━━━━━ DATA SHOWN ━━━━━

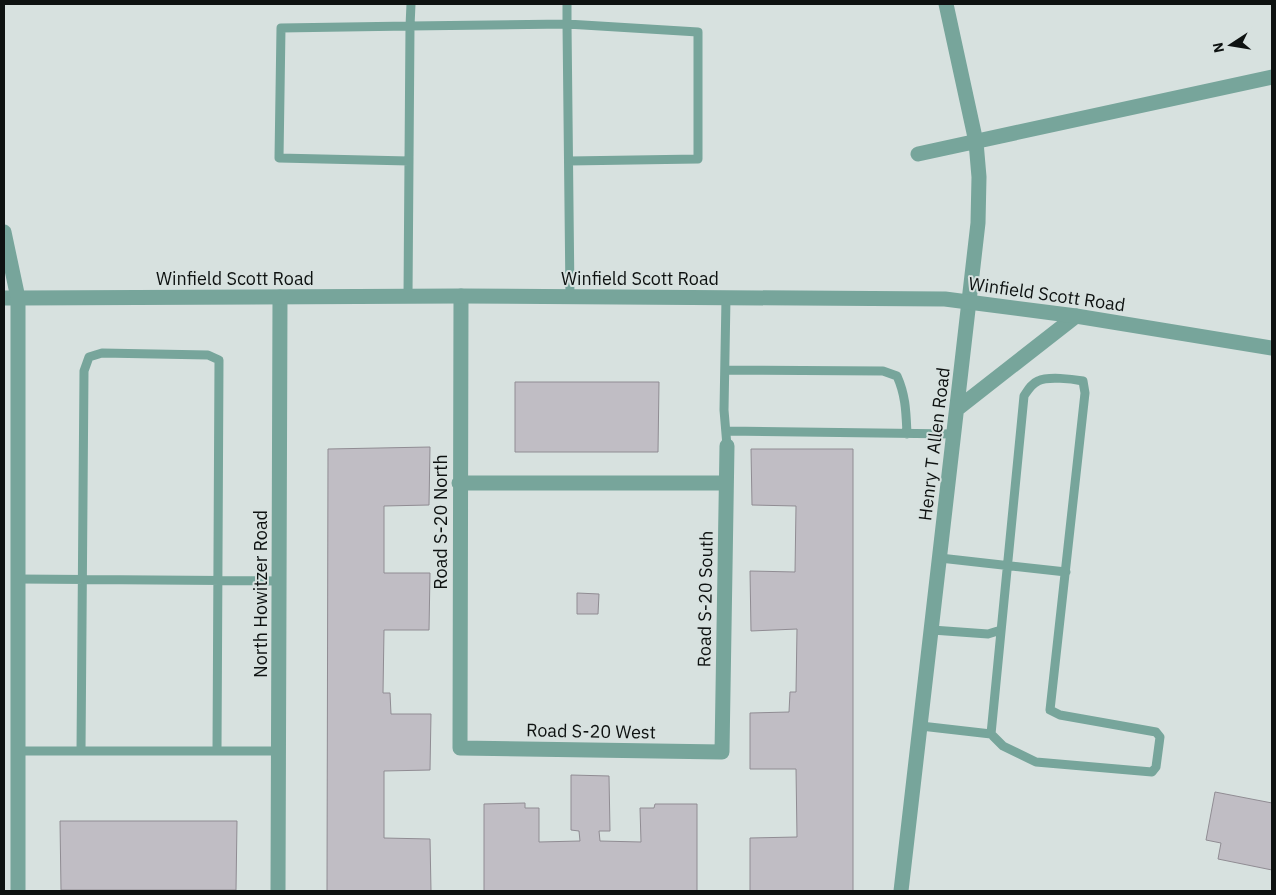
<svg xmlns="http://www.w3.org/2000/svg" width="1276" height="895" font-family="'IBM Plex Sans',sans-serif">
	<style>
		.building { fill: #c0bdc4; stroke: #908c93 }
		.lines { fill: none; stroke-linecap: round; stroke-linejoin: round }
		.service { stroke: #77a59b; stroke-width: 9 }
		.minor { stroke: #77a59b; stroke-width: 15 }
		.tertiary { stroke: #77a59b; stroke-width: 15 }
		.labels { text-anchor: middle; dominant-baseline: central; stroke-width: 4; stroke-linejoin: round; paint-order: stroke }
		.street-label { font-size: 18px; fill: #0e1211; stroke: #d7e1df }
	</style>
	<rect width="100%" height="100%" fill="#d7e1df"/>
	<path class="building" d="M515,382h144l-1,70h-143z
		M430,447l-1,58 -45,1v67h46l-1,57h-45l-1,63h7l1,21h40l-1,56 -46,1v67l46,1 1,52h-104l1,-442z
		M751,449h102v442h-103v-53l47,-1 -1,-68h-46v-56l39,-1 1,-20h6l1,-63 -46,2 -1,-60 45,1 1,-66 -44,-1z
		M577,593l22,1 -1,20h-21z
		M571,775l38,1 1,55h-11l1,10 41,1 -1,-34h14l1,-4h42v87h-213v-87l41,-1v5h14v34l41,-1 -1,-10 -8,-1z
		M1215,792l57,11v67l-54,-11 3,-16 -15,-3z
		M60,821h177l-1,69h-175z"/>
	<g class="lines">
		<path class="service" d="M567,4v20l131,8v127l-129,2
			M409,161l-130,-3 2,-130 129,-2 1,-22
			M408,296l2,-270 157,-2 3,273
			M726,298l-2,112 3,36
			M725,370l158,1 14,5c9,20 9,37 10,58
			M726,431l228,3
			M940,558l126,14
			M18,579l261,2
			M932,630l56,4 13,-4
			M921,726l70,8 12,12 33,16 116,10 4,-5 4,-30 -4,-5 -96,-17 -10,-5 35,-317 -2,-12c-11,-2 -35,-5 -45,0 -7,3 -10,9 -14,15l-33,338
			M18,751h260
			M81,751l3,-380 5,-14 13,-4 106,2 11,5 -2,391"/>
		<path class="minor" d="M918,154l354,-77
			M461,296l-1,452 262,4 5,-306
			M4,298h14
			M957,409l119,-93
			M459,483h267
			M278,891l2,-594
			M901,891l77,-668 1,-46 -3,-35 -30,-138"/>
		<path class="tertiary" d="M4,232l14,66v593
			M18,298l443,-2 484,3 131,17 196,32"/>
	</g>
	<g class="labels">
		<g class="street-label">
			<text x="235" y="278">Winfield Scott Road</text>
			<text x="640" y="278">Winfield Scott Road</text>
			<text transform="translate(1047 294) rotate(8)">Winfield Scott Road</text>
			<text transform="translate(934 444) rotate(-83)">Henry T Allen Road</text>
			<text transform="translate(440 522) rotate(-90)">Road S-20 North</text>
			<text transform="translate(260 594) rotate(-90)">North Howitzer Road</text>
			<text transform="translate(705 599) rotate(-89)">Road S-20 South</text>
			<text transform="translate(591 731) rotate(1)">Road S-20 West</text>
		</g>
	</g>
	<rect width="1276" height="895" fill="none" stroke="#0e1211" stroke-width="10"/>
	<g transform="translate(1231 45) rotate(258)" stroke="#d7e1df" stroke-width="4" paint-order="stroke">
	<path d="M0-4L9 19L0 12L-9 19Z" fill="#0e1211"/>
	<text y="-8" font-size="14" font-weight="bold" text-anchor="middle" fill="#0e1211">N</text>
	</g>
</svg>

━━━━━
━━━━━ DATA SHOWN ━━━━━

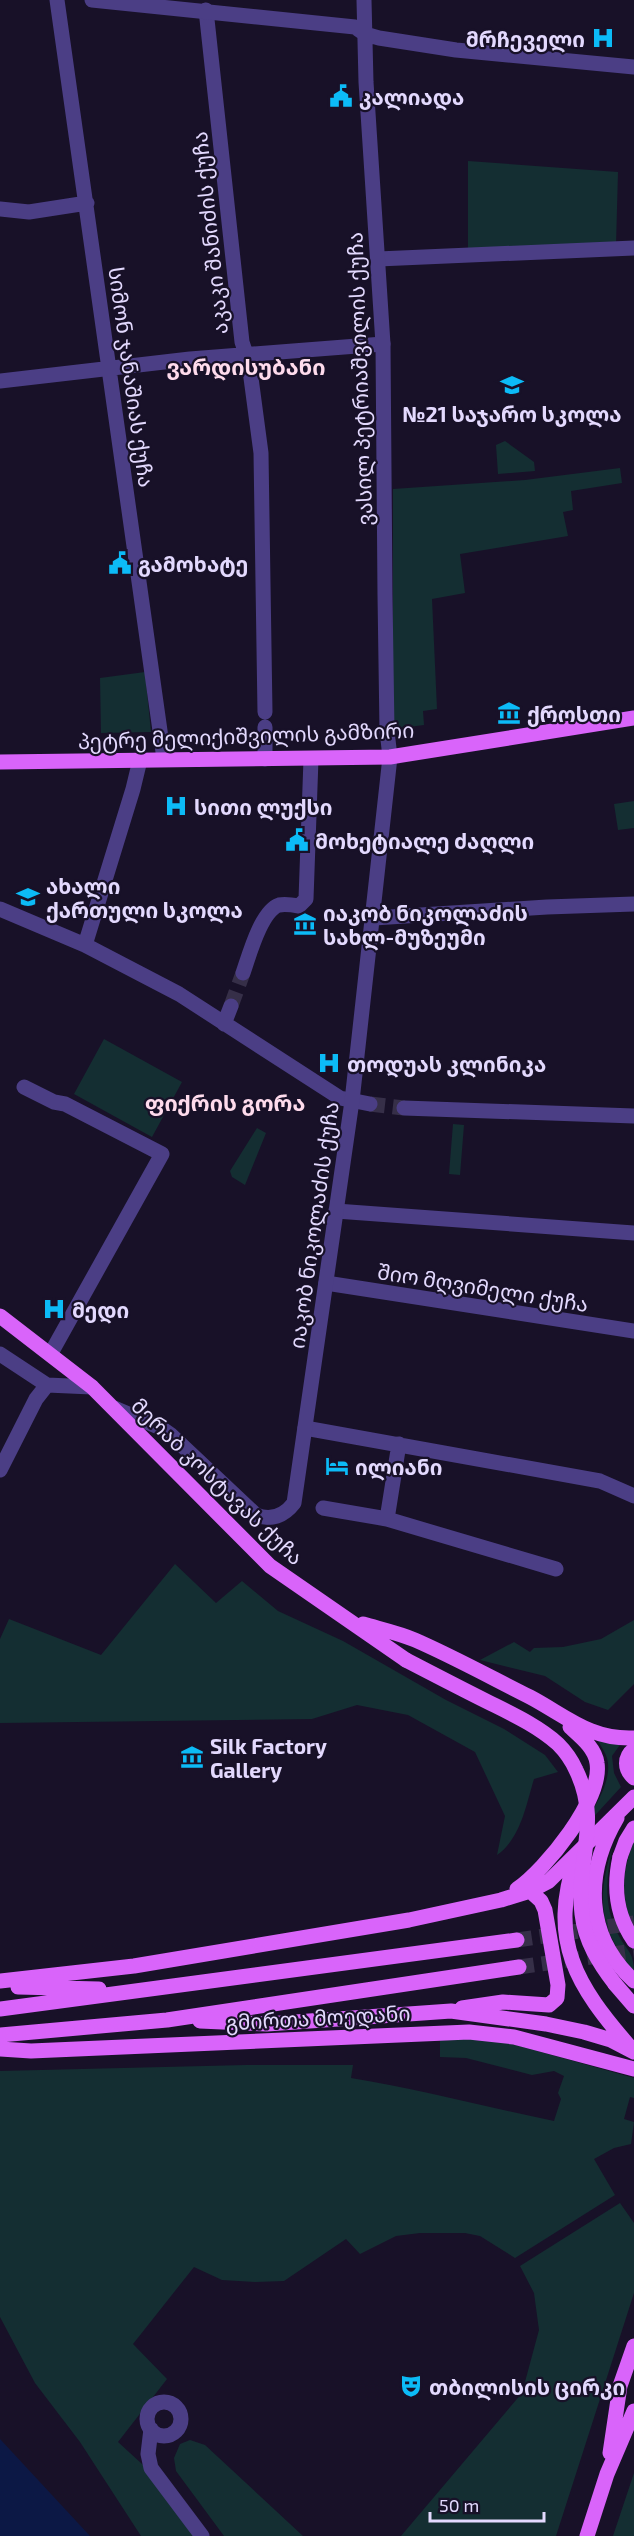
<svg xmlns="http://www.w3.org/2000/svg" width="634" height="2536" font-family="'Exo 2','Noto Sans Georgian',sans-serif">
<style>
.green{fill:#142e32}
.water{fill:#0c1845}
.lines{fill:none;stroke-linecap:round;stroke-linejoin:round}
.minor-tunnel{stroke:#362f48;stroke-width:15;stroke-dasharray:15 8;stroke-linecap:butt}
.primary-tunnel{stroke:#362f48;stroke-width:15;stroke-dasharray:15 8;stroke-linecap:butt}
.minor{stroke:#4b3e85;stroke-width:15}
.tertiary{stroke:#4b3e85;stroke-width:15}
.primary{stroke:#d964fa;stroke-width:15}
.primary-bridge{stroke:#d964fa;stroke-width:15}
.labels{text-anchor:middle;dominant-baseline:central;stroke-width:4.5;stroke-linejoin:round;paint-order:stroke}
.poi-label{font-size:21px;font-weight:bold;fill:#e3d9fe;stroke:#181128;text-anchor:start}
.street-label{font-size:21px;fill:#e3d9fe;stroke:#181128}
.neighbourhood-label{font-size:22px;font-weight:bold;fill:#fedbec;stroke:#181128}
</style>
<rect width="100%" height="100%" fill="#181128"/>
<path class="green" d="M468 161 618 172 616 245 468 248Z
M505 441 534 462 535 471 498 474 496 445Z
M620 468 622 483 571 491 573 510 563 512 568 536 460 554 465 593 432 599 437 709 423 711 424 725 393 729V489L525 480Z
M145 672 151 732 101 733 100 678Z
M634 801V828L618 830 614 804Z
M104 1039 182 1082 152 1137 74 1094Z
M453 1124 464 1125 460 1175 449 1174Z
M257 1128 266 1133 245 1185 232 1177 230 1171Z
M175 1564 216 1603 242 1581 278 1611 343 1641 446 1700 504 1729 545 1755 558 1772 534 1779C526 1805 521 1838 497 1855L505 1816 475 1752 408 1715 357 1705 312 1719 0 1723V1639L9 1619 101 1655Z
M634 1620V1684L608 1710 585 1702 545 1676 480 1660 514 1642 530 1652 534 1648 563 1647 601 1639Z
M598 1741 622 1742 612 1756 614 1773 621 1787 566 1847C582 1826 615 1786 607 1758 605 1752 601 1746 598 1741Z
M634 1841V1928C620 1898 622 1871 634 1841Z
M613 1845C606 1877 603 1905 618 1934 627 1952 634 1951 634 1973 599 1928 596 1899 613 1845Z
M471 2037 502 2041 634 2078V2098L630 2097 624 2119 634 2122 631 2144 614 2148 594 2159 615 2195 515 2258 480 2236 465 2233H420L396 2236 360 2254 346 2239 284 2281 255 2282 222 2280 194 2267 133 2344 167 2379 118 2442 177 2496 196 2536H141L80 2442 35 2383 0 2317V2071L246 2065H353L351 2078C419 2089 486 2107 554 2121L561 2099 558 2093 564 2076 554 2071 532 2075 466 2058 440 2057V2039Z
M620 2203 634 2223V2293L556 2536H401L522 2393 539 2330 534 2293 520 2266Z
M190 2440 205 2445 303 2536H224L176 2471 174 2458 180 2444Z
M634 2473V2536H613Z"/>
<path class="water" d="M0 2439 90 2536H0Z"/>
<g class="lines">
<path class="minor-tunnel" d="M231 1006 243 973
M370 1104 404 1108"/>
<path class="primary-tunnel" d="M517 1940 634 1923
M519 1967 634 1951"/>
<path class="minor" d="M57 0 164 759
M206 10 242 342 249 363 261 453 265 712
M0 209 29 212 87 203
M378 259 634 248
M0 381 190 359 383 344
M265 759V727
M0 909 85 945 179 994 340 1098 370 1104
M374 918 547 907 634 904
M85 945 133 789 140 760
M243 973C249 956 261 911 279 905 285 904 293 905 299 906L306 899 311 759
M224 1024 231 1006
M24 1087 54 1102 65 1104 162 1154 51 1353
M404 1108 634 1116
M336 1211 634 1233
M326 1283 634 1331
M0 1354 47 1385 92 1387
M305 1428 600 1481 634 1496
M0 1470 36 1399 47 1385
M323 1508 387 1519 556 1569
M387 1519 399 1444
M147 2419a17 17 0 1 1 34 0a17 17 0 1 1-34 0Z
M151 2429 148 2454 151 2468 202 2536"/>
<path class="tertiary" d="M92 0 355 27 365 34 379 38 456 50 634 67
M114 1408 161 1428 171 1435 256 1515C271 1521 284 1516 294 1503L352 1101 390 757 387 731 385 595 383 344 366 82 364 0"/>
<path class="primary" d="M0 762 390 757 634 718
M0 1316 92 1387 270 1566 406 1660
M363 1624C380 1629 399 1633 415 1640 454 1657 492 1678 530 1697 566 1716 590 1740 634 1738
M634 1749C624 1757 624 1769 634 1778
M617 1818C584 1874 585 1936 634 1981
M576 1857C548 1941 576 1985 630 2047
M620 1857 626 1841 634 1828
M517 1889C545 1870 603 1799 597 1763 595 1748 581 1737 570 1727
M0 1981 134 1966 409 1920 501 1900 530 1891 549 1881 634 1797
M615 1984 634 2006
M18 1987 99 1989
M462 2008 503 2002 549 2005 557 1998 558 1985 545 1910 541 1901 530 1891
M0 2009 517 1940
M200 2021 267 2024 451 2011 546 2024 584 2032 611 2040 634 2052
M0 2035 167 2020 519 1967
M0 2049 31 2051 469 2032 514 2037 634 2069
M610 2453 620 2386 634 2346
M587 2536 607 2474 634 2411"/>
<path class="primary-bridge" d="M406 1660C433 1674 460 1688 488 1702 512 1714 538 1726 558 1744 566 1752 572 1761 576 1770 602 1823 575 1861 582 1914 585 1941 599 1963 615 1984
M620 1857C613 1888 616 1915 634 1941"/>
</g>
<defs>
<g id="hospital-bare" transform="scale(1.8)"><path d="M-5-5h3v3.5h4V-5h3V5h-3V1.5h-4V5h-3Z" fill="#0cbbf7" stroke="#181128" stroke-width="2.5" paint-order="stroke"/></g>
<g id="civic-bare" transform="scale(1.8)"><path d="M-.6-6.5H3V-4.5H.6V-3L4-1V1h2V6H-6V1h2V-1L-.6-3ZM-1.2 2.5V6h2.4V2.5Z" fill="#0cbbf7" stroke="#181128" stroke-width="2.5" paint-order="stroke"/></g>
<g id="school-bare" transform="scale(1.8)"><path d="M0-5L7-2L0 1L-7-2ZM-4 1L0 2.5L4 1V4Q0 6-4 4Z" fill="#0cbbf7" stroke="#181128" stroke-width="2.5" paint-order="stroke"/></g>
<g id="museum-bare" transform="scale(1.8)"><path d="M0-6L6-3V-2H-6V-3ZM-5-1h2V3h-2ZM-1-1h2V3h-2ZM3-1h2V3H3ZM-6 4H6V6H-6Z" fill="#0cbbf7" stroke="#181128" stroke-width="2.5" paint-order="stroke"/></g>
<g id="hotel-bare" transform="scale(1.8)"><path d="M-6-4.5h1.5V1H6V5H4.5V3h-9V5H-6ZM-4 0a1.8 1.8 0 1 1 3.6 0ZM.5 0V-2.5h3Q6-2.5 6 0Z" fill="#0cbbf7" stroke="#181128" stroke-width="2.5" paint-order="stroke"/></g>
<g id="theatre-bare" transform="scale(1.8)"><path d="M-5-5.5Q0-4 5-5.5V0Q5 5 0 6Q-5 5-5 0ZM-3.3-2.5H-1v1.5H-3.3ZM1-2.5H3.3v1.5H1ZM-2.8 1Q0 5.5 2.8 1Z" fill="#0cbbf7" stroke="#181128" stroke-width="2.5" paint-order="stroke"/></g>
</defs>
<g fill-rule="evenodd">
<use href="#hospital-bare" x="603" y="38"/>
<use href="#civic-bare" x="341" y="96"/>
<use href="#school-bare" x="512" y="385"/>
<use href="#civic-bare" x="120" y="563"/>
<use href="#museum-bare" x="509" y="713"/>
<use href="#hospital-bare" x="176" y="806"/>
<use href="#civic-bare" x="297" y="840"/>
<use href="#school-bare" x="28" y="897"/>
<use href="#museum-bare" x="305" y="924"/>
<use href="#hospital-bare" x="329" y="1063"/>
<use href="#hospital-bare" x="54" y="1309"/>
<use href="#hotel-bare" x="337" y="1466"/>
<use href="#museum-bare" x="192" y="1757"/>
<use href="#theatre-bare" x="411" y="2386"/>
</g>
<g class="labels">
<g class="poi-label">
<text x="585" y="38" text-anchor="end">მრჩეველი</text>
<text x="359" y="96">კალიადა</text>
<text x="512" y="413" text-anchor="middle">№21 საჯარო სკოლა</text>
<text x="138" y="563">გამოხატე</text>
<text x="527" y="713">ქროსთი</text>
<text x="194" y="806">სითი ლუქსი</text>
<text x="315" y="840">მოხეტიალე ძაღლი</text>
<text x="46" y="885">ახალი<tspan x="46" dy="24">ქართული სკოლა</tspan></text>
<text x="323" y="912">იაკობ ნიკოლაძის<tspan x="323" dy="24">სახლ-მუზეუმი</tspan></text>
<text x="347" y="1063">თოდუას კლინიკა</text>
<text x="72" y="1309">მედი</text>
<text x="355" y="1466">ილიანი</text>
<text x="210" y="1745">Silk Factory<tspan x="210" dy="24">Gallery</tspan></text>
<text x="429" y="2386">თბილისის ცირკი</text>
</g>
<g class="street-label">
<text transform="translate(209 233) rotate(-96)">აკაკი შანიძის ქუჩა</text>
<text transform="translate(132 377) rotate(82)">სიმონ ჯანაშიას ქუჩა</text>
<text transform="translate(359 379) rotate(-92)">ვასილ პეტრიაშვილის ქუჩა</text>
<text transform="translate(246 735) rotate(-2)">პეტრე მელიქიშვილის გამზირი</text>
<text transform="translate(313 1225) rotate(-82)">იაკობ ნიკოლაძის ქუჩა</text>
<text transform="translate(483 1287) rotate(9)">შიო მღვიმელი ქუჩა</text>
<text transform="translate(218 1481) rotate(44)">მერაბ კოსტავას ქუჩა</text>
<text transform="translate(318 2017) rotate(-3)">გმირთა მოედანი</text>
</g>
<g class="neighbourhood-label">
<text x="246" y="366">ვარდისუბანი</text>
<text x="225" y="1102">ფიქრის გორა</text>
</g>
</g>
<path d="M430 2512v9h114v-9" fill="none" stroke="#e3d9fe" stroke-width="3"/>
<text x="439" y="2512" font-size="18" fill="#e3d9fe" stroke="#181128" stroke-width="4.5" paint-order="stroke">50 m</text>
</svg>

━━━━━

* [TASK STATEMENT]:
Copy every line of the records above that holds the word "butt".

* [TASK RESPONSE]:
.minor-tunnel{stroke:#362f48;stroke-width:15;stroke-dasharray:15 8;stroke-linecap:butt}
.primary-tunnel{stroke:#362f48;stroke-width:15;stroke-dasharray:15 8;stroke-linecap:butt}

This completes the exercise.